Com vinte e cinco anos de carreira a contar desde a estreia fulgurante de Musicforthemorningafter (2001), Pete Yorn conquistou uma posição rara no rock alternativo americano: a de um artesão de canções melancólicas e eficazes que não precisa de provar nada a ninguém. Em 2026, o seu décimo primeiro álbum de estúdio, All the Beauty, chega com uma confiança serena de quem deixou de procurar certezas e aprendeu a conviver com as imperfeições da vida.

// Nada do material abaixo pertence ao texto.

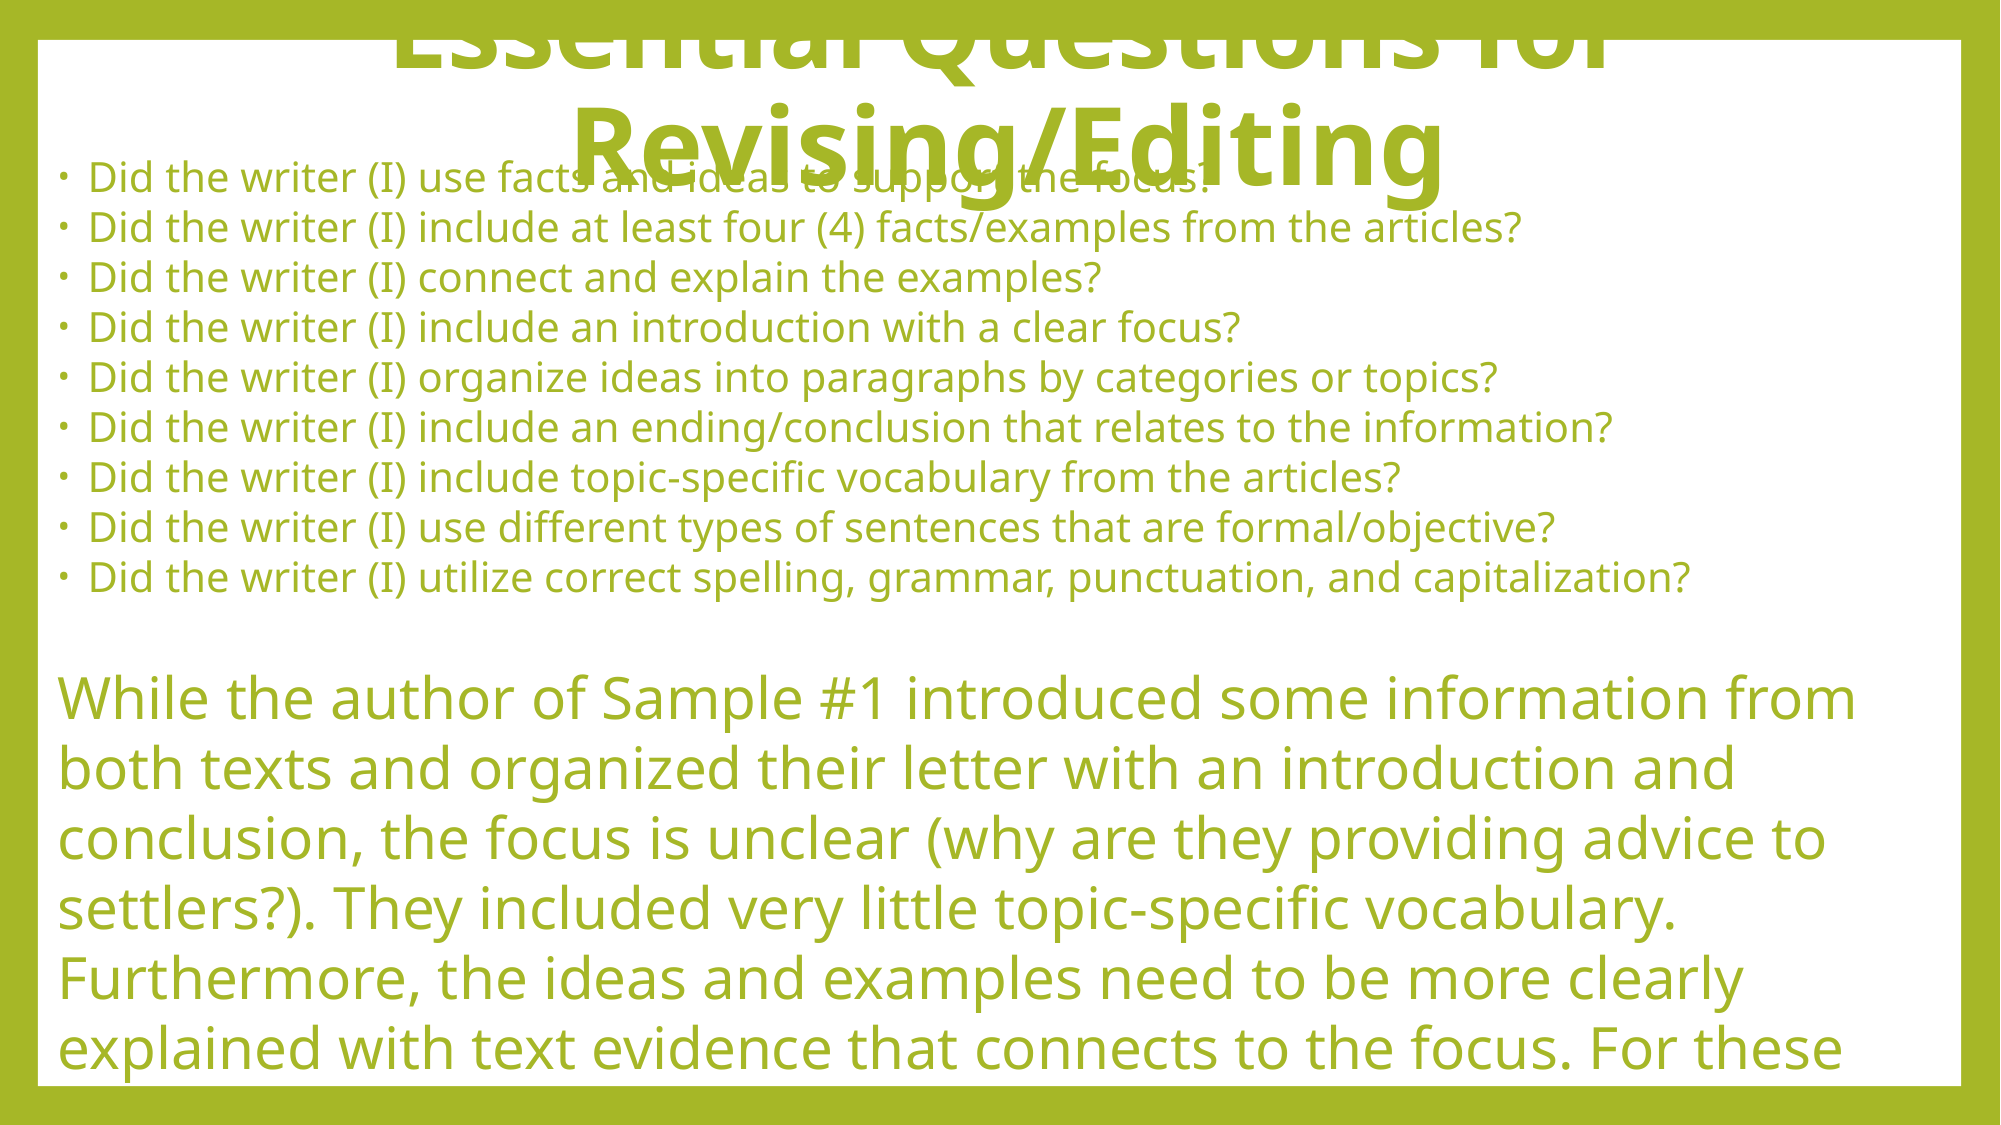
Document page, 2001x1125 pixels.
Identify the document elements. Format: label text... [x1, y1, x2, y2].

title Essential Questions for Revising/Editing [44, 23, 1973, 143]
list Did the writer (I) use facts and ideas to support the focus? Did the writer (I) include at least four (4) facts/examples from the articles? Did the writer (I) connect and explain the examples? Did the writer (I) include an introduction with a clear focus? Did the writer (I) organize ideas into paragraphs by categories or topics? Did the writer (I) include an ending/conclusion that relates to the information? Did the writer (I) include topic-specific vocabulary from the articles? Did the writer (I) use different types of sentences that are formal/objective? Did the writer (I) utilize correct spelling, grammar, punctuation, and capitalization? While the author of Sample #1 introduced some information from both texts and organized their letter with an introduction and conclusion, the focus is unclear (why are they providing advice to settlers?). They included very little topic-specific vocabulary. Furthermore, the ideas and examples need to be more clearly explained with text evidence that connects to the focus. For these reasons, this sample would receive a grade of “2” overall. [35, 143, 1982, 1063]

Co-produzido por Yorn e pelo seu colaborador habitual Jackson Phillips (a mente por trás de Day Wave), o disco expande a cumplicidade de ambos sem contudo trair a identidade própria do cantautor de Nova Jérsia. Estão lá as guitarras nostálgicas, as melodias viciantes que não nos saem da cabeça e a produção minimalista que sempre caracterizaram o trabalho de Yorn. Mas há uma mudança de tom inegável no ar. Se nos seus primeiros registos a desilusão amorosa surgia como uma surpresa e o tempo parecia algo negociável, em All the Beauty essa inocência deu lugar a uma aceitação madura e consoladora.

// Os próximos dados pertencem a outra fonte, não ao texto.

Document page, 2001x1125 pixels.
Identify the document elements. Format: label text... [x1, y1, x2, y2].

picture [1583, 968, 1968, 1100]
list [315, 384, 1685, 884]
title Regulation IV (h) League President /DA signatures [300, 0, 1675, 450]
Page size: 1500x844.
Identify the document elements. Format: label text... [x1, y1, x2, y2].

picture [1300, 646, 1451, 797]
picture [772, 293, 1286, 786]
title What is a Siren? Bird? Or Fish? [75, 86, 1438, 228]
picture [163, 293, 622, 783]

A faixa-título abre o caminho ao misturar a solidez do heartland rock com contornos cativantes de indie pop. A esperança de Yorn continua presente, mas surge agora temperada pela experiência acumulada. A tensão psicológica intensifica-se na excelente “Out of My Head”, onde a voz suave do músico carrega um peso emocional contido no seio de uma bateria leve que cresce na medida certa:
Em momentos como “Mine to Call” e “Trains”, o álbum explora a fragilidade das memórias e a forma como falhamos ao narrar o nosso próprio passado. Onde antes havia o choque da rutura, surge agora uma resignação serena: a vida é incerta, o chão já fugiu debaixo dos pés, mas resta a capacidade de continuar a andar. Mais lento, cru e intimista, All the Beauty não é um disco sobre envelhecer, mas sobre encontrar estabilidade no meio do caos. O desconhecido não deixa de assustar; apenas passa a ser um companheiro de viagem familiar. E sabe tão bem ouvir.